Quote every one of the lines below word for word, leaving the pictures out of your answer.
···
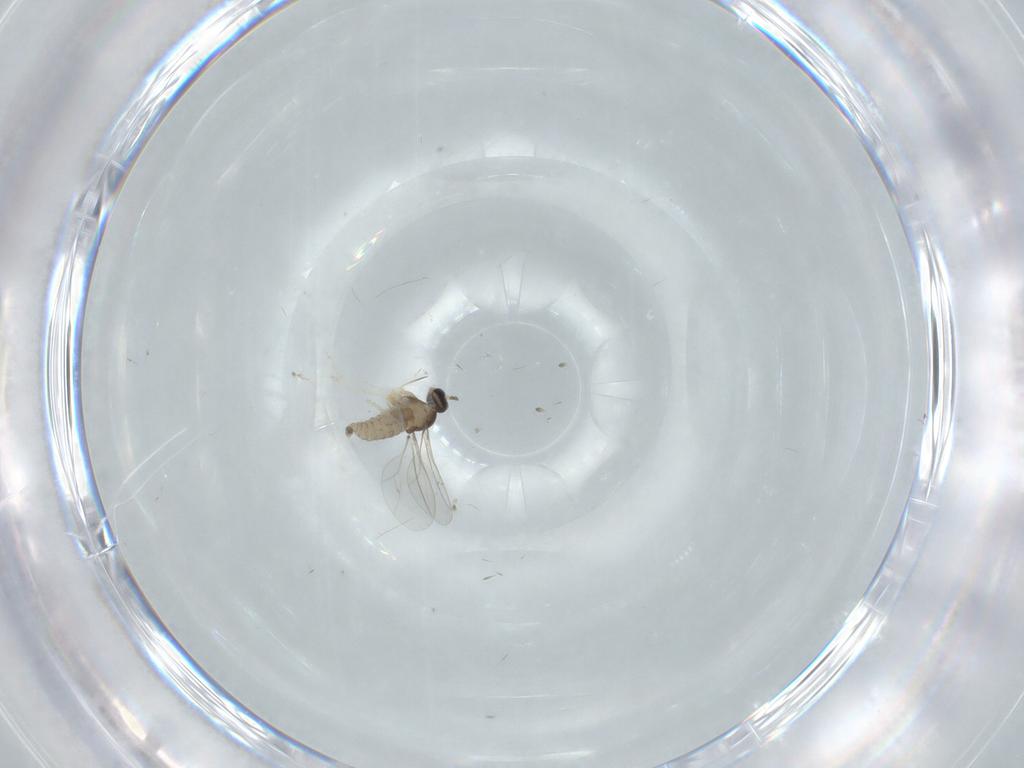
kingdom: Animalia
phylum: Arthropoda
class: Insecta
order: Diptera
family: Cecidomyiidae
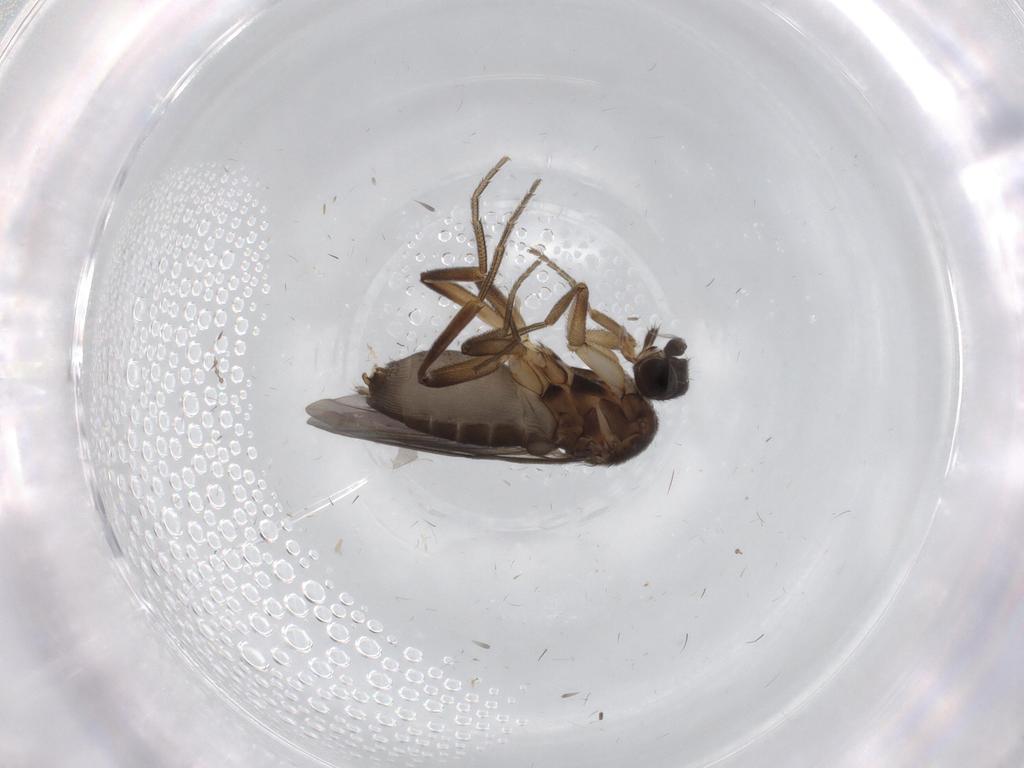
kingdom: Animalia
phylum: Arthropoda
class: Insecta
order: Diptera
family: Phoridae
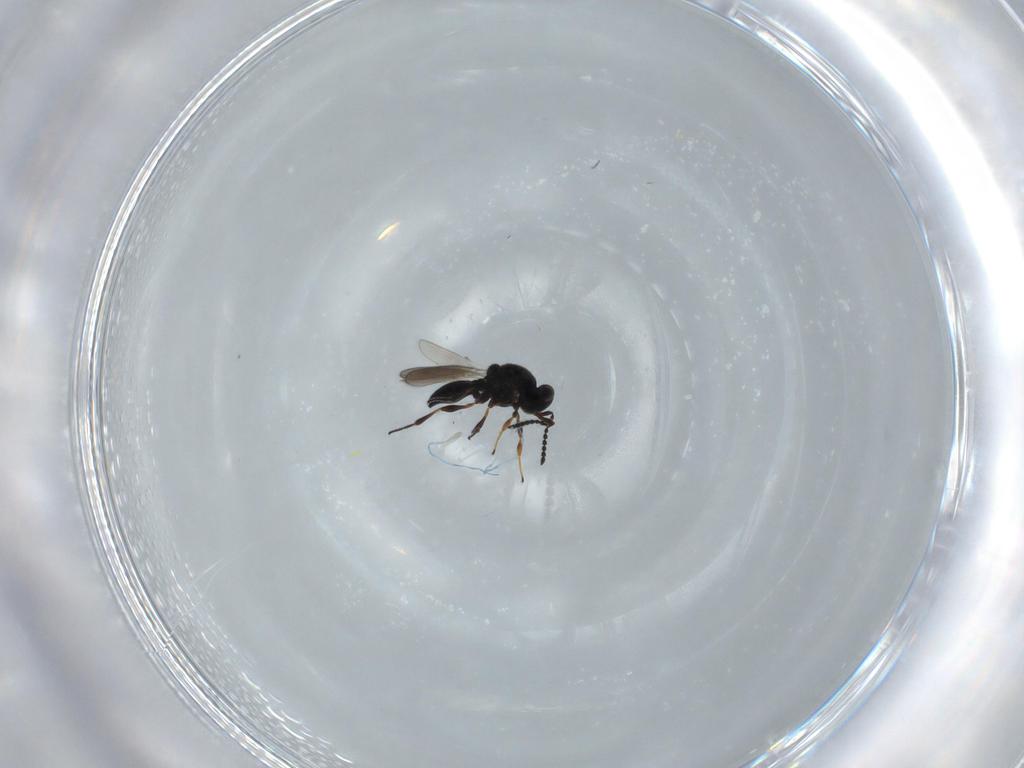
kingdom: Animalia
···
## Completed exercise
kingdom: Animalia
phylum: Arthropoda
class: Insecta
order: Diptera
family: Cecidomyiidae
kingdom: Animalia
phylum: Arthropoda
class: Insecta
order: Diptera
family: Phoridae
kingdom: Animalia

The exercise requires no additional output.